Dynamic Function Generation (Bootstrapping)

A “super unsafe” but illustrative demonstration shows an AI agent writing and then using its own functions [01:14:00]. This involves:

  1. Defining an add_tool function that takes a Python string representing a function’s implementation.
  2. Using exec() (caution advised due to security risks) to evaluate the string and make the function available to the agent [01:21:31].
  3. The agent can then be prompted to “make yourself a little calculator” or other tools, which it generates and incorporates into its capabilities [01:59:00].

Real-time API and Function Calling

Function calling plays a significant role in real-time AI applications, particularly with voice models:

  • “Stay Silent” Function: To prevent the model from interrupting too early in a real-time conversation, a “stay silent” function can be implemented [02:46:00]. The model can be prompted to call this function when the user might not be done talking, allowing for natural pauses without premature responses [02:50:00].
  • Structured Speech Output: Models can be prompted to follow specific XML tags to output speech in a particular way (e.g., for pauses or tone changes), even if not explicitly trained for it. This allows for more controlled real-time audio generation [02:57:00].
  • Native Asynchronous Functions: Real-time APIs often natively support asynchronous functions, allowing the model to call a function, receive no immediate response, and continue the conversation until the function’s result is ready [03:52:00]. This contrasts with chat conversations where the flow can be halted.

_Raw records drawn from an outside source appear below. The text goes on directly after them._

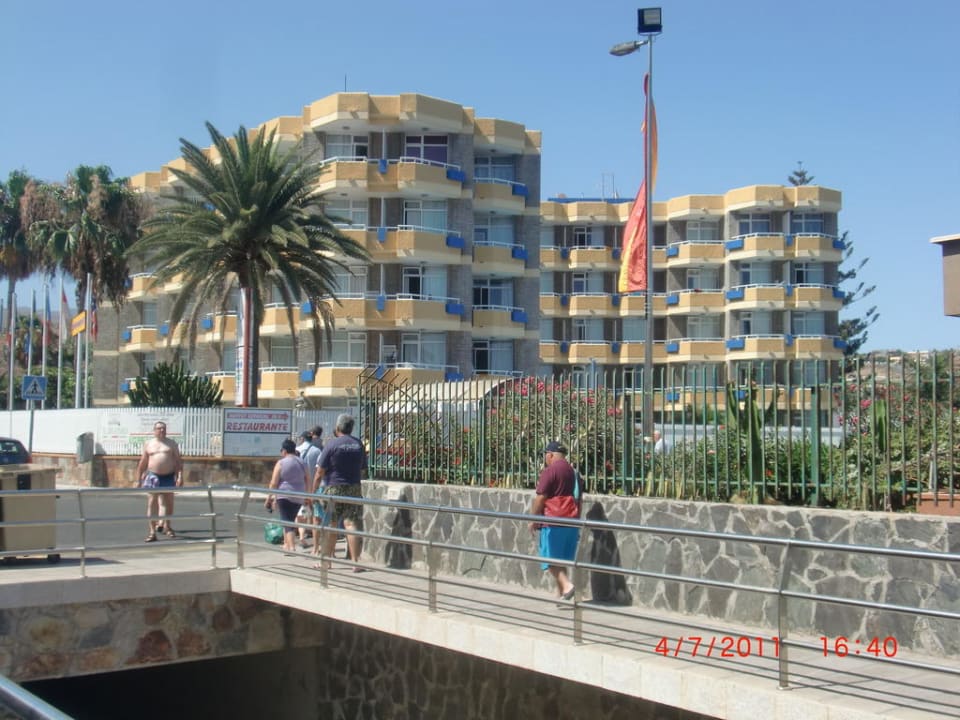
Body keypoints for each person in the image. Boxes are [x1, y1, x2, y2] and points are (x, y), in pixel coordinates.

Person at [314, 414, 367, 571]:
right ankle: (355, 562)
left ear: (338, 428)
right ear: (351, 428)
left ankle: (326, 562)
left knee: (331, 524)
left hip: (334, 489)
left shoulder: (332, 445)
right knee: (351, 524)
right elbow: (363, 469)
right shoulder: (358, 444)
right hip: (354, 488)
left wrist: (312, 492)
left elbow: (320, 472)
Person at [529, 440, 580, 602]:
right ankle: (561, 595)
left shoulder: (550, 471)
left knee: (549, 558)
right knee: (560, 559)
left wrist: (533, 519)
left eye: (546, 455)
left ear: (550, 455)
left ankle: (567, 586)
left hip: (553, 520)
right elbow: (578, 496)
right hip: (570, 519)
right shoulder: (572, 471)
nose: (545, 458)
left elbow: (540, 497)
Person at [137, 421, 183, 542]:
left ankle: (168, 526)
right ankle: (152, 532)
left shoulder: (171, 443)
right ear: (154, 430)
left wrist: (180, 476)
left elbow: (178, 461)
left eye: (163, 428)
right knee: (152, 503)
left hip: (168, 476)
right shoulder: (149, 444)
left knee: (169, 502)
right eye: (159, 428)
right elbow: (143, 461)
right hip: (153, 476)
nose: (161, 430)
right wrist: (139, 478)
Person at [264, 438, 308, 553]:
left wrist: (269, 498)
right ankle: (287, 545)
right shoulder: (302, 462)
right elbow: (308, 479)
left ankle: (291, 547)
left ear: (284, 451)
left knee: (286, 521)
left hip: (284, 495)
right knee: (290, 520)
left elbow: (273, 483)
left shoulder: (281, 463)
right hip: (299, 495)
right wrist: (308, 495)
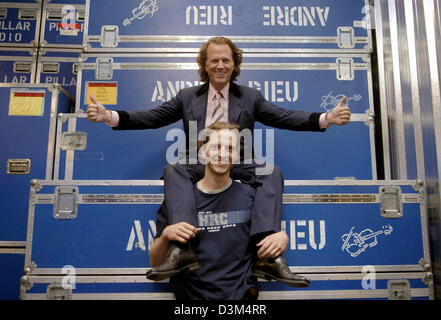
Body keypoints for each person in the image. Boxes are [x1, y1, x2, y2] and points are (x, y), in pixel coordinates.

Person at [86, 36, 351, 286]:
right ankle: (182, 249)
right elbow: (153, 117)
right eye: (214, 60)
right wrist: (109, 115)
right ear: (204, 65)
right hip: (201, 160)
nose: (220, 65)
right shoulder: (188, 97)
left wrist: (326, 118)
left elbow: (284, 116)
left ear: (235, 64)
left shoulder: (250, 97)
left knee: (271, 172)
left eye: (226, 60)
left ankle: (266, 255)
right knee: (174, 168)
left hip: (237, 161)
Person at [148, 121, 297, 300]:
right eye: (216, 147)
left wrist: (280, 237)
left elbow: (265, 244)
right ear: (203, 151)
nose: (222, 155)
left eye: (230, 149)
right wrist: (166, 235)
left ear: (237, 155)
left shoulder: (253, 198)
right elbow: (156, 263)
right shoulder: (178, 201)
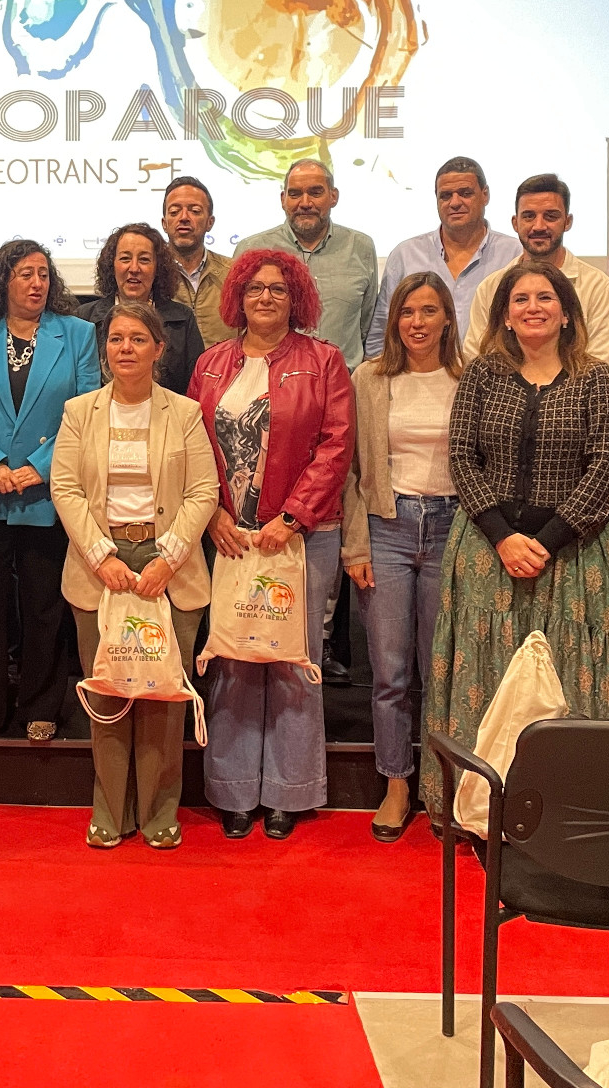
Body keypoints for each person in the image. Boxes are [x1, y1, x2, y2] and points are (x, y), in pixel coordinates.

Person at [424, 258, 609, 822]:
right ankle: (475, 806)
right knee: (484, 673)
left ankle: (570, 809)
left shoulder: (595, 380)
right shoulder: (482, 376)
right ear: (505, 317)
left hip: (572, 555)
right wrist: (503, 537)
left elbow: (607, 468)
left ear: (566, 314)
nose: (532, 307)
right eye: (520, 300)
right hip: (487, 549)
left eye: (545, 298)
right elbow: (462, 457)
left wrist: (548, 540)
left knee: (565, 673)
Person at [188, 249, 354, 840]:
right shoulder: (210, 364)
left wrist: (293, 517)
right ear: (237, 296)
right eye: (254, 288)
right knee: (232, 659)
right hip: (229, 536)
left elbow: (336, 445)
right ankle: (234, 790)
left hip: (302, 537)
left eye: (278, 289)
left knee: (292, 660)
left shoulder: (325, 361)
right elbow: (192, 446)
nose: (265, 297)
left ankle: (289, 791)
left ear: (296, 298)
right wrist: (212, 515)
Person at [51, 301, 218, 848]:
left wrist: (167, 559)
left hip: (170, 565)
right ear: (105, 350)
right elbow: (65, 488)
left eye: (138, 339)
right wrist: (102, 556)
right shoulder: (79, 412)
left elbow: (204, 491)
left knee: (162, 696)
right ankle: (110, 810)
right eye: (117, 338)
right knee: (107, 695)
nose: (126, 348)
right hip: (99, 567)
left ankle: (159, 812)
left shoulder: (185, 413)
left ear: (159, 349)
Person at [0, 239, 101, 741]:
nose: (37, 284)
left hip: (47, 496)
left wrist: (41, 465)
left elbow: (88, 411)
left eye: (43, 274)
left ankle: (41, 704)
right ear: (2, 280)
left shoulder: (77, 334)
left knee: (44, 605)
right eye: (25, 274)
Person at [342, 272, 462, 842]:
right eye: (407, 312)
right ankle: (396, 782)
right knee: (390, 673)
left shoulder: (470, 377)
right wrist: (355, 545)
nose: (417, 322)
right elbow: (351, 469)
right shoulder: (368, 378)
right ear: (393, 320)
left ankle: (441, 785)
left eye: (429, 310)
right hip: (386, 529)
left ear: (447, 318)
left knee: (441, 670)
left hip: (451, 528)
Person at [465, 175, 609, 378]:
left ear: (567, 222)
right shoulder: (490, 287)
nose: (539, 226)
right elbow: (476, 364)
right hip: (502, 399)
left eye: (550, 216)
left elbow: (605, 373)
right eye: (529, 216)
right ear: (515, 223)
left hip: (577, 399)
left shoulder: (597, 287)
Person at [366, 157, 521, 356]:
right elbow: (382, 331)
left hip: (494, 373)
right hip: (418, 374)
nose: (455, 203)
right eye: (446, 196)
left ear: (485, 195)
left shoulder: (514, 254)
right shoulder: (405, 255)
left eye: (465, 193)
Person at [235, 158, 380, 368]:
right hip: (269, 381)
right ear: (283, 199)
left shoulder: (361, 247)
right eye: (295, 194)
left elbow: (367, 324)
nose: (305, 203)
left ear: (334, 196)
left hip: (343, 380)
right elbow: (238, 322)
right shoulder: (252, 250)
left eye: (315, 192)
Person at [77, 223, 202, 395]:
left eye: (144, 260)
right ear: (111, 265)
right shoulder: (84, 318)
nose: (134, 268)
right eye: (125, 259)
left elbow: (195, 387)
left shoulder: (183, 319)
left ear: (157, 268)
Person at [161, 175, 234, 346]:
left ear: (210, 222)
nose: (184, 217)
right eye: (174, 212)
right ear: (164, 223)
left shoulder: (233, 274)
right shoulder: (150, 275)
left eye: (195, 211)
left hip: (225, 364)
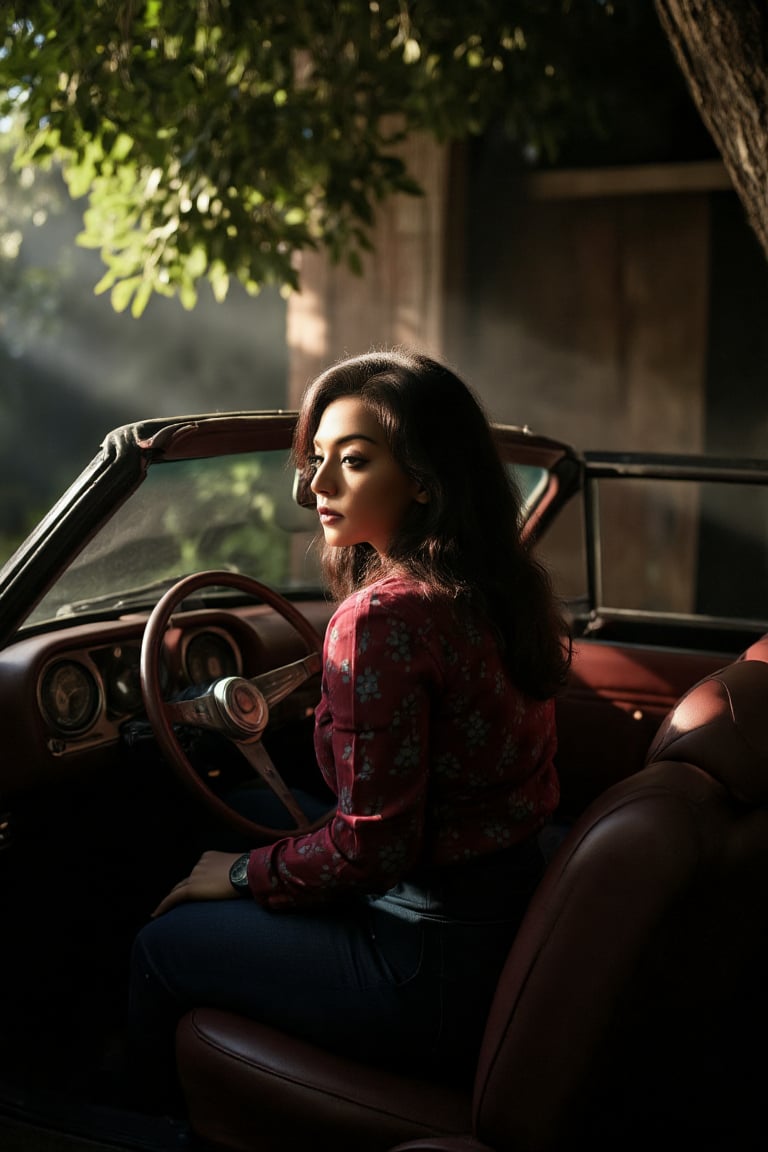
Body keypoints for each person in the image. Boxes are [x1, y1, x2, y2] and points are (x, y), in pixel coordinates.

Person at [128, 348, 571, 1105]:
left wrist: (238, 876)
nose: (317, 487)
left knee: (161, 944)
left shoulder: (382, 617)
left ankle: (131, 1116)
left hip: (420, 964)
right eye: (318, 460)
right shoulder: (495, 586)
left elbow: (373, 845)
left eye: (353, 462)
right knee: (224, 808)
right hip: (494, 924)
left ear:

Addressing Advanced Use Cases

Several advanced scenarios and questions related to function calling were discussed:

  • Managing Dozens or Hundreds of Functions:
    • Multi-Agent Architecture: Divide responsibilities among multiple agents, each with a cluster of related functions [01:57:00]. This creates a “glorified triage” system [01:19:00].
    • Fine-tuning: For specific and latency-sensitive cases, fine-tuning smaller models with a large number of functions (e.g., 120 functions with GPT 3.5) can be effective [01:30:00].
    • Dynamic Function Loading: Based on input or conversation, load only the most relevant functions into context, potentially using embeddings or a two-step function call approach [01:51:00].
  • Router Patterns: Implementing router patterns can involve having a “triage” agent that decides which specialized agent (e.g., email agent, calendar agent) should handle the user’s request, effectively routing the conversation and potentially performing a handoff [01:10:00].
  • Generators for Nested Calls: It is possible and often the “right way” to implement agents as generators to yield results at each step, allowing for better tracking of progress and events from multiple concurrent agents [01:03:00].
  • Tool Call Limits: There are generally no hard limits on the number of functions or parallel function calls, but practical performance often limits effective tool libraries to 10-20 functions without extensive fine-tuning or complex routing [01:05:00].
  • Vision Models and Tools: For vision models, function calls currently occur at the very end of the model’s processing and are not exposed within its internal “thought” process or chain of thought [01:09:00].

Conclusion

The speaker emphasizes that function calling is a remarkably powerful and versatile mechanism within AI agent development, capable of handling complex scenarios like memory, delegation, and asynchronous operations with relatively simple, first-principles implementations [02:40:00]. While frameworks exist to abstract some complexity, granular control can often be achieved with minimal lines of code [01:06:00]. The ability for an AI to even write and integrate its own tools highlights the profound impact of function calling on AI capabilities [01:52:00].